**CONSIGNES**.
**A.** Répondez aux questions suivantes d'après la critique du film de Flanagan :
(i) À quoi la femme est-elle menottée ?
(ii) Qu'est-ce qui interrompt le jeu sexuel ?
(iii) Combien de figures de Jessie apparaissent, et comment sont-elles décrites ?
**B.** Donnez la suite de la critique du film de Flanagan, à partir de sa dernière phrase.

**BLOC DE TEXTE**.

#####

Dès l’ouverture, quelque chose sonne faux, ou plutôt… théâtral. Non pas dans un sens noble mais dans celui, plus incertain, d’un dispositif qui grince, d’un pacte fictionnel qui hésite à s’assumer. Une femme menottée à un lit après un jeu sexuel interrompu par la mort subite de son mari : on pourrait y croire si le film y croyait lui-même. Mais quelque chose cloche. Pas dans l’idée, brillante sur le papier, mais dans son exécution. Le danger, au lieu d’être tapi, semble chorégraphié. Le chien errant qui rôde, le cadavre au sol, les chaînes qui coupent la peau : tout cela devrait créer l’urgence, mais on y voit surtout les ficelles. Le film montre le trauma, mais l'expose comme un cas clinique.
Flanagan tente alors d’habiter son discours par le recours à la dissociation. Deux figures de Jessie apparaissent : l’une résignée, l’autre combative. Ce jeu de miroirs internes, qui aurait pu être vertigineux, devient vite discursif. C’est là que le film commence à trop parler, à trop s’expliquer. La parole intérieure, au lieu d’ouvrir l’espace, le referme. Elle déplie des thèses, clarifie des enjeux. Et ce faisant, elle annule le tremblement. Flanagan veut trop guider. Il veut que l’on comprenne.

#####

**ENREGISTREMENTS FOURNIS**.
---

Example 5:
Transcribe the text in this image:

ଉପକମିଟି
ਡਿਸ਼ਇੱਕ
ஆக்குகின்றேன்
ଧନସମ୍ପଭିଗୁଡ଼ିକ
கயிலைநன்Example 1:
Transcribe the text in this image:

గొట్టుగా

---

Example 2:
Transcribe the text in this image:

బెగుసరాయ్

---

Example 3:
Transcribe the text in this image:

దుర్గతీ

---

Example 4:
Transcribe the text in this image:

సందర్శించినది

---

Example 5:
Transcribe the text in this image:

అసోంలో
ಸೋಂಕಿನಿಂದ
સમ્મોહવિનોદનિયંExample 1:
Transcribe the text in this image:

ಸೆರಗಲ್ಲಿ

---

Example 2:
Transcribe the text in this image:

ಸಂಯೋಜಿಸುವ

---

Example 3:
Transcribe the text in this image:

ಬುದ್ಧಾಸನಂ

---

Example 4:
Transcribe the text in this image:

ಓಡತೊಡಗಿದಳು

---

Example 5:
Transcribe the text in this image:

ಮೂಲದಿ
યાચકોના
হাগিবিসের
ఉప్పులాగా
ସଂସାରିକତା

#####

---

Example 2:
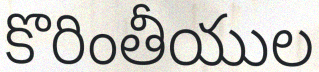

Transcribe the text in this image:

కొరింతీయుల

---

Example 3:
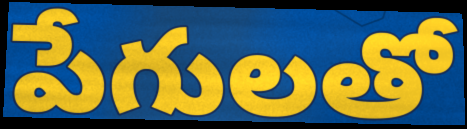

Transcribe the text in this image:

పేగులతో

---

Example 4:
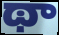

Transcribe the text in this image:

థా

#####

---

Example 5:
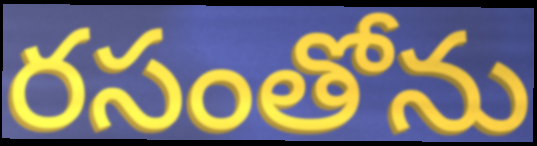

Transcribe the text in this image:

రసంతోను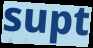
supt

#####

**RÉPONSES**.
**A.**
(i) À un lit.
(ii) La mort subite de son mari.
(iii) Deux : l'une résignée, l'autre combative.

**B.**
Et pourtant, le film regorge de fulgurances visuelles. Il y a la lune rouge. Il y a ce chien. Il y a Moonlight Man. On se prend à rêver, un instant, que le film bascule dans le pur onirisme, qu’il s’arrache à son script pour devenir cauchemar. Mais Flanagan revient toujours à la parole, à l’explication, à la rationalisation du monstre.
Il y a pourtant, dans le cœur battant du film, un motif obsédant : celui du lit. Ce lit conjugal, prison, cellule de mémoire. C’est là que Jessie revit l’inceste, l’humiliation, l’effacement de soi. Ce n’est plus un meuble, c’est un palimpseste. Flanagan y concentre ses obsessions : le corps ligoté, la psyché dissociée, la famille comme lieu d’horreur. Mais le film est précieux précisément parce qu’il trébuche. Parce qu’il échoue à incarner ce qu’il touche du doigt.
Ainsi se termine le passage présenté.